2月14日に江陵オーバルで行なわれた、スピードスケート女子1000m。2位に終わった小平奈緒(相沢病院)の表情は穏やかだった。

「今日はとにかく順位やタイムよりも、目の前にあるきれいなリンクを自分のものにしようと思って、そこだけに集中して……、自分らしいレースが最後までできたと思う」


1000mで銀メダルを獲得した小平奈緒(右)と、これでふたつ目のメダルとなった高木美帆(左)

 こう話す小平の記録は1分13秒82。彼女が今季のW杯ヘレンベーン大会(オランダ)で出した1分13秒99の低地自己最高記録を上回っただけでなく、ブリタニー・ボウ(アメリカ)が2015年にアメリカのミルウォーキーで出した、これまでの低地世界最高記録1分13秒81に0秒01まで迫る素晴らしい記録だった。

 だが、優勝したヨリン・テルモルス(オランダ)は、それを上回る1分13秒56という記録を出した。

 テルモルスはソチ五輪に続いて今回もショートトラックと”二刀流”で代表になっているが、ソチ五輪では、1500mとチームパシュートで優勝した選手。
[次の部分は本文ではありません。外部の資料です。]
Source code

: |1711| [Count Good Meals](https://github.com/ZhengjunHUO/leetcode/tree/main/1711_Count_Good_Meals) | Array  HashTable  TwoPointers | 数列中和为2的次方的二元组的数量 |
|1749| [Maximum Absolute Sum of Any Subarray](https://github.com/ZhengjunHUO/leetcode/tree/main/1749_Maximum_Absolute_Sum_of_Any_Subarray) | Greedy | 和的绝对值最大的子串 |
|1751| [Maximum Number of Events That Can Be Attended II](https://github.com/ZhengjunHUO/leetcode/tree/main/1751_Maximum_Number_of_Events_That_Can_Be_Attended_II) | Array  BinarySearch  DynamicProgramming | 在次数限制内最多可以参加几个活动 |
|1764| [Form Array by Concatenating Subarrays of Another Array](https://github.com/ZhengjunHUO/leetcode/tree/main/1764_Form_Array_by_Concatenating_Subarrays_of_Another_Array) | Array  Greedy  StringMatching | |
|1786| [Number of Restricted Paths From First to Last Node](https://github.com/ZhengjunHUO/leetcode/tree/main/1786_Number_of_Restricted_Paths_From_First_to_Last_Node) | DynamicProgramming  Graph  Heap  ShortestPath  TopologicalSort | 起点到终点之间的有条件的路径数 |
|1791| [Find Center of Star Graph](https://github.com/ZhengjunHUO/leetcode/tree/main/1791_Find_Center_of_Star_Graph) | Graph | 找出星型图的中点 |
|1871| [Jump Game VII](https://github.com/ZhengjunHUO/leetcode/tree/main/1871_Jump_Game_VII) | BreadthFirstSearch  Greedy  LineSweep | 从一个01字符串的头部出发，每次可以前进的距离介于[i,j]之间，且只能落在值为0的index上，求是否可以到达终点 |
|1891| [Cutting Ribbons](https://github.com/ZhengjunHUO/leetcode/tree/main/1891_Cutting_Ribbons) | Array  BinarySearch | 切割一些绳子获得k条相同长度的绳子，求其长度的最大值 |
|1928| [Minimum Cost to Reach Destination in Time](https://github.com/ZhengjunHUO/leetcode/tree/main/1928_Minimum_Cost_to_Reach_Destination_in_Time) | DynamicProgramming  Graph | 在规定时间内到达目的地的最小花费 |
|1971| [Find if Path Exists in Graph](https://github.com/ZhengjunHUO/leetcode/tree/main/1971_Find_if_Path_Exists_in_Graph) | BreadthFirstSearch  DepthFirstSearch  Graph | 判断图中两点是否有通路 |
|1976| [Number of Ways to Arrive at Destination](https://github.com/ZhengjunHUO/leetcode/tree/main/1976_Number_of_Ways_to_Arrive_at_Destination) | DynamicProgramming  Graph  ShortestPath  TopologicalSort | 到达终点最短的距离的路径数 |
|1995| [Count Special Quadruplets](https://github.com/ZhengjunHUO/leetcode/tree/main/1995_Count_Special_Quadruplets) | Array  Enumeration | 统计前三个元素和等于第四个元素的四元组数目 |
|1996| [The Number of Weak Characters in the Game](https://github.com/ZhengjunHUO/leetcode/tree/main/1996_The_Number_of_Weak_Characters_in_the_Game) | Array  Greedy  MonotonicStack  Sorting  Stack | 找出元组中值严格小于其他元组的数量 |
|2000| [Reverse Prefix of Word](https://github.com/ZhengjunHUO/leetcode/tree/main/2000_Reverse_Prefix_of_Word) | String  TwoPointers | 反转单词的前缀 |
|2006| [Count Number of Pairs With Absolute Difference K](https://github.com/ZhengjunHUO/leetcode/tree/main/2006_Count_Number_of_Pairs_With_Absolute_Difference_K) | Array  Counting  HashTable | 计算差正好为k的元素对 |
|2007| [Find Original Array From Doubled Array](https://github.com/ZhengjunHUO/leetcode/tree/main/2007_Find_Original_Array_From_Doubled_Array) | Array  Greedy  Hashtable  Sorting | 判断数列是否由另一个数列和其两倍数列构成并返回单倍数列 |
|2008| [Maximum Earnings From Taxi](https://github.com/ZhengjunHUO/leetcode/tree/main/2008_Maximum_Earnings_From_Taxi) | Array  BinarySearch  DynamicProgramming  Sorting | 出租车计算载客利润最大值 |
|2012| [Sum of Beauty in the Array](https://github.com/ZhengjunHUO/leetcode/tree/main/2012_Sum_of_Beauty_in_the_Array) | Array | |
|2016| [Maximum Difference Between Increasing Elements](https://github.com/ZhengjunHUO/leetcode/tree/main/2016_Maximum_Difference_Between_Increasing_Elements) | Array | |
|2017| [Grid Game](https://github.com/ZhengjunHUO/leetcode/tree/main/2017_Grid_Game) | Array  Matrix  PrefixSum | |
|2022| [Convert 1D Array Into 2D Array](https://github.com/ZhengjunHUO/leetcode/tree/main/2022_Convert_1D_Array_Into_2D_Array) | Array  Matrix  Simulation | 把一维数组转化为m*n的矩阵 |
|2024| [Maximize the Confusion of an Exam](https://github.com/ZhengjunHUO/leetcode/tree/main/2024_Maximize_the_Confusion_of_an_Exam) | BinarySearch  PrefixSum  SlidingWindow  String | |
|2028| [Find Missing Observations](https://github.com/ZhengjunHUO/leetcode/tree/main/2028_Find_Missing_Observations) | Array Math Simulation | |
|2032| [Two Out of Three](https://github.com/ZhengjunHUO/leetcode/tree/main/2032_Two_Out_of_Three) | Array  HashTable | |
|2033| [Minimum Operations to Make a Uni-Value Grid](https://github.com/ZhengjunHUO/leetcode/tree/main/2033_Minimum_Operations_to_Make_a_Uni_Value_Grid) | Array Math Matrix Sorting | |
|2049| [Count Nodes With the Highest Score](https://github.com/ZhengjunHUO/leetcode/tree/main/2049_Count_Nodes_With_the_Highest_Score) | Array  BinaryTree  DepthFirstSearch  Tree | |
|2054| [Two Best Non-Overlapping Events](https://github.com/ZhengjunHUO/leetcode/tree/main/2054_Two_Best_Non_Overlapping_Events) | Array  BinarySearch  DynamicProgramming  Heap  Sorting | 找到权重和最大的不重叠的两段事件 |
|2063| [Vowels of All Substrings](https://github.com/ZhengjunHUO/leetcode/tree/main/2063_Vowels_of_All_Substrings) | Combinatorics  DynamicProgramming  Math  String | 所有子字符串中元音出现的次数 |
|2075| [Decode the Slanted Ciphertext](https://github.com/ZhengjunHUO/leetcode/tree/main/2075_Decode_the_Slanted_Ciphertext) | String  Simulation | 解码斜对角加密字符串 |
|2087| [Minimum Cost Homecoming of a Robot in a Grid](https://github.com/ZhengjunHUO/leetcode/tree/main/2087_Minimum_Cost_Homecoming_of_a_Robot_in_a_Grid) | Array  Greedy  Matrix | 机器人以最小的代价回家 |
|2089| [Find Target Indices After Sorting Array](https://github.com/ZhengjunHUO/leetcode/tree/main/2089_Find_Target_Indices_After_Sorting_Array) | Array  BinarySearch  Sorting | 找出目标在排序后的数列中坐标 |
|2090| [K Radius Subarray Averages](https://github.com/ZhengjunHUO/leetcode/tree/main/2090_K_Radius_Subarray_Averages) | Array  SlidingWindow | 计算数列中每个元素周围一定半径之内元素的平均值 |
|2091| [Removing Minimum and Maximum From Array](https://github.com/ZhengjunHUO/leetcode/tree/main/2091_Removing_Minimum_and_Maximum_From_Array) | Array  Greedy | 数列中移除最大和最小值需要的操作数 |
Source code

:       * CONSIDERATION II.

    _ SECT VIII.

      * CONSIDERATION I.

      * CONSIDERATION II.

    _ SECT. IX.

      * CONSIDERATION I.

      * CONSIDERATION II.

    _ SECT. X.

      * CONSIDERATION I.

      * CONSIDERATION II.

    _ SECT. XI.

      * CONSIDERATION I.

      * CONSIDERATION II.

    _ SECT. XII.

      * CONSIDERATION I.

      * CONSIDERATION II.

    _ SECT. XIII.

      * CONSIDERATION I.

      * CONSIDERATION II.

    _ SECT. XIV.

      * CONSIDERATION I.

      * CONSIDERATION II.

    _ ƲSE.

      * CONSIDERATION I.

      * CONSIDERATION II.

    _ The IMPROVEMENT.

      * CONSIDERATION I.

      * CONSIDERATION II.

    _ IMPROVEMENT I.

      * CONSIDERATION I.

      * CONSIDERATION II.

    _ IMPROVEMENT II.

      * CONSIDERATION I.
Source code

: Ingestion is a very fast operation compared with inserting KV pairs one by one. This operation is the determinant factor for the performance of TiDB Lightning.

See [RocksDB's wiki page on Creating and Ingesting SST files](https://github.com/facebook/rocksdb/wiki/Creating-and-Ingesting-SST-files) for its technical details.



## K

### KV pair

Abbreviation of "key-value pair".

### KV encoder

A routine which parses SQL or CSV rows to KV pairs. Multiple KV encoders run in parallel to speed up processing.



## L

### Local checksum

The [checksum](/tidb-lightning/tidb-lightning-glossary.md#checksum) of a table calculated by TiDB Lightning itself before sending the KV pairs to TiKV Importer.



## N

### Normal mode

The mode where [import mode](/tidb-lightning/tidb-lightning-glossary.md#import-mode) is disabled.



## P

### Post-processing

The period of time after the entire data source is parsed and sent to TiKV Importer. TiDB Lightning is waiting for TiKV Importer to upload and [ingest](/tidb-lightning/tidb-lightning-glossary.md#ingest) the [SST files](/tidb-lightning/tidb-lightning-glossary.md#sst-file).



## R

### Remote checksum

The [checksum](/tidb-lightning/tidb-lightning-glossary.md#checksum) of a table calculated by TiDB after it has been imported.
その後は500mと1000mに力を入れて、小平が総合優勝した2017年2月の世界スプリント(カナダ・カルガリー)では3位になっている。1000mでも今季は高地カルガリーで1分12秒53まで記録を伸ばしており、今大会、小平も警戒している存在だった。

 結城匡啓(まさひろ)コーチが「今回のテルモルスの組み合わせは、相手がボウで最高でしたね」と言うように、スタートからの200mは前半が強いボウに引っ張ってもらい、最終周回のバックストレートではボウを追えるという、インスタートの有利さを生かせる展開にも恵まれた。

 一方、小平はスタートからカーブに入るまで距離がないアウトレーンスタート。200m通過も前組の高木美帆(日体大助手)より0秒01遅かった。

 それを小平は「アウトスタートということもあったと思いますが、(インスタートよりも)コーナーに入るまでの加速の部分で少し短いというのがあって、そこがちょっと下手なところ。でも、アウトスタートの特徴をうまく生かしたレースはできたのではないかと思います」と話す。

 200mから600mまでのラップタイムは、全体最速の28秒88まで上げたが、ラスト400mは28秒50のテルモルスや28秒74の高木に比べると遅い29秒27。中距離に強いタイプの選手に後れをとる形となってしまった。

 結城コーチは「アウトスタートだとはいっても、去年の世界スプリントの1本目の1000mは、インスタートだったテルモルスにも0秒02差で勝っているので、そういう問題ではないと思います。ただ、最初のバックストレートでもう少し前を行く相手の後ろに隠れるような形にしていれば、たぶんそこのラップが0秒2くらいは上がったと思う」と分析する。

 小平は、今回の結果をこう振り返った。

「今回はただ、実力がなかっただけだと感じています。どの競技を見ていても、五輪は強い人が強いんだなと感じていたので……。1000mに関しては正直、世界記録(2017年12月・アメリカ・ソルトレイクシティ)を出してはいたけど、『私は強いんだろうか』と、ちょっとまだ信じられない部分があった。そのあたりが結果として出てしまったという風に思いました」

 500mに関しては、昨季から勝ち続けて絶対的な自信を持っている。だが、1000mに関しては、勝てるようになったのは今季から。スタートから全力で滑りきることができる500mとは違い、1000mではペース設定の難しさや、相手の滑りをいかに利用できるかという駆け引きも重要になってくる。

 そんな複雑さがあるなかで、スピードと持久力のバランスも難しいだけに、小平自身も「好きな種目」と口にしてはいたが、まだまだ経験が足りなかったということだろう。

「まだスケーティングが下手なのかなというのはありますね。やっぱりスケーティングがうまくいけば後半に残る体力も違ってくる」

 小平はそう言ってストイックに自身を省(かえり)みる。ただ、100%の力を出して、しっかりとメダルが獲れたという自信は大きい。

「1000mで3位以内に入ることが、500mで金メダルを獲る方程式になっているとも思う。まだチャレンジできる舞台があるので、今は何をリカバリーして次の500mにどう生かすかということに気持ちを切り替えて、しっかり準備をしていきたいと思います」と力強く言う。

 このレースでは高木も、1分13秒台に入る素晴らしい滑りで納得の銅メダルを獲得し、個人種目のメダルを1500mの銀と合わせて2個にした。これも次のチームパシュートにつながるはずだ。女子1000mは金こそ逃したが、日本勢にとっては勢いに乗れる結果になった。